Ambon (ANTARA) - Pemerintah Provinsi Maluku mempercepat proses sertifikasi laik higiene sanitasi pada Satuan Pelayanan Pemenuhan Gizi (SPPG) guna menjamin keamanan pangan bagi masyarakat penerima manfaat program gizi.
Sekretaris Daerah Provinsi Maluku Sadali Ie di Ambon, Kamis, mengatakan percepatan penerbitan Sertifikat Laik Higiene Sanitasi (SLHS) menjadi langkah penting dalam memastikan operasional SPPG berjalan sesuai standar kesehatan dan keselamatan pangan.
“Keamanan pangan adalah kunci utama agar program ini tidak hanya memberikan asupan gizi, tetapi juga menjamin keselamatan penerima manfaat, terutama peserta didik, ibu hamil, dan balita,” ujarnya saat membuka Rapat Koordinasi Percepatan Perolehan SLHS di Ambon.
Rapat koordinasi tersebut diselenggarakan bersama Direktorat Penyediaan dan Penyaluran Wilayah III Badan Gizi Nasional dan dihadiri Direktur Penyediaan dan Penyaluran Wilayah III Badan Gizi Nasional Ranto, Kepala Kantor Pelayanan Pemenuhan Gizi Rosita, Kepala Balai POM Ambon, kepala Dinas Kesehatan kabupaten/kota se-Maluku, serta para pemangku kepentingan terkait.
Dirinya menyampaikan apresiasi kepada Badan Gizi Nasional atas penyelenggaraan kegiatan tersebut sebagai upaya memperkuat sinergi antara pemerintah pusat dan daerah dalam mempercepat pengurusan SLHS.
“Kami menyampaikan terima kasih dan apresiasi kepada Badan Gizi Nasional yang telah menyelenggarakan rakor ini untuk menyamakan persepsi antar Dinas Kesehatan kabupaten/kota dalam rangka percepatan pengurusan SLHS guna mendukung operasional SPPG di wilayah Maluku,” katanya.
Ia menegaskan, hingga saat ini masih terdapat sejumlah SPPG di Maluku yang belum mengantongi sertifikat laik higiene sanitasi, sehingga diperlukan langkah percepatan melalui koordinasi lintas sektor.
Menurutnya, pengawasan terpadu menjadi hal penting, di mana setiap unit penyedia makanan atau dapur program Makan Bergizi Gratis (MBG) wajib memenuhi persyaratan higiene sanitasi serta memiliki sertifikasi tempat pengolahan pangan sesuai regulasi nasional.
Sebagai daerah kepulauan, kata dia, Maluku memiliki potensi sumber daya pangan yang besar, namun menghadapi tantangan geografis, aksesibilitas, dan keterbatasan infrastruktur yang memengaruhi distribusi dan pengawasan layanan gizi.
Oleh karena itu, ia mendorong kolaborasi kuat antara Dinas Kesehatan provinsi dan kabupaten/kota, Balai POM Ambon, serta seluruh pengelola SPPG untuk mempercepat proses verifikasi dan sertifikasi.

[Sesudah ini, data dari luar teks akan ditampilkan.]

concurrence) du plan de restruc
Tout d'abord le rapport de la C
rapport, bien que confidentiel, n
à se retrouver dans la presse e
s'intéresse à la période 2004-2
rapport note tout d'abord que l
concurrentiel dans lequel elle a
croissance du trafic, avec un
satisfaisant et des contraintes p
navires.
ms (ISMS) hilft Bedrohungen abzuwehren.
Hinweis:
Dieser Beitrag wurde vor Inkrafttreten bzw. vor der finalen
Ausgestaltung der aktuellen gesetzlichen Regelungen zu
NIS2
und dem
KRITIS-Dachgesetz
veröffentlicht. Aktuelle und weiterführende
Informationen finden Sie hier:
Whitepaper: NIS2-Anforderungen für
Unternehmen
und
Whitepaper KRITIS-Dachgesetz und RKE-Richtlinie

“Kami meminta proses verifikasi dan sertifikasi dilakukan dengan cepat, efisien, namun tetap memenuhi standar yang ditetapkan, terutama terkait inspeksi kesehatan lingkungan,” katanya.

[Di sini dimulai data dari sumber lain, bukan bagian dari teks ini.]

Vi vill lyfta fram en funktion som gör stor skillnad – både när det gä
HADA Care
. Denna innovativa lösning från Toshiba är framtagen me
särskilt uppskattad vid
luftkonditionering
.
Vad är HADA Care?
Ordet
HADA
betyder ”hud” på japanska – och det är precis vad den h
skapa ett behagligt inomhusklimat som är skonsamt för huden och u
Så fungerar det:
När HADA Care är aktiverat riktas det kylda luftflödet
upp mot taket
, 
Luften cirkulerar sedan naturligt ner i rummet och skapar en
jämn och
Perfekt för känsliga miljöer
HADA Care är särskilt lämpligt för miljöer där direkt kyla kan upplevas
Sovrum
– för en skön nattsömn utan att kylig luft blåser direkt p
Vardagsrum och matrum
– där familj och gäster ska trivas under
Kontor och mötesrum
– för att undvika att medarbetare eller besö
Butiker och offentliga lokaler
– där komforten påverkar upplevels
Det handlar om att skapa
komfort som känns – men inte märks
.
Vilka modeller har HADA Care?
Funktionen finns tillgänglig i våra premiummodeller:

Pemprov Maluku juga mendorong pemanfaatan inovasi digital untuk memperluas jangkauan layanan dan mempercepat proses administrasi sertifikasi, tanpa mengurangi kualitas pengawasan.
Melalui rapat koordinasi ini, diharapkan seluruh pemangku kepentingan dapat memperkuat komitmen dalam mempercepat penerbitan SLHS sekaligus menjaga mutu layanan pemenuhan gizi di daerah.
“Kerja-kerja yang kita lakukan ini adalah bentuk tanggung jawab kita dalam menjaga keselamatan generasi. Karena itu, mari kita laksanakan dengan ikhlas dan penuh tanggung jawab,” kata dia..
Rapat koordinasi tersebut menjadi langkah strategis dalam meningkatkan kualitas layanan pemenuhan gizi di Provinsi Maluku serta memastikan keamanan pangan yang memenuhi standar kesehatan bagi seluruh penerima manfaat.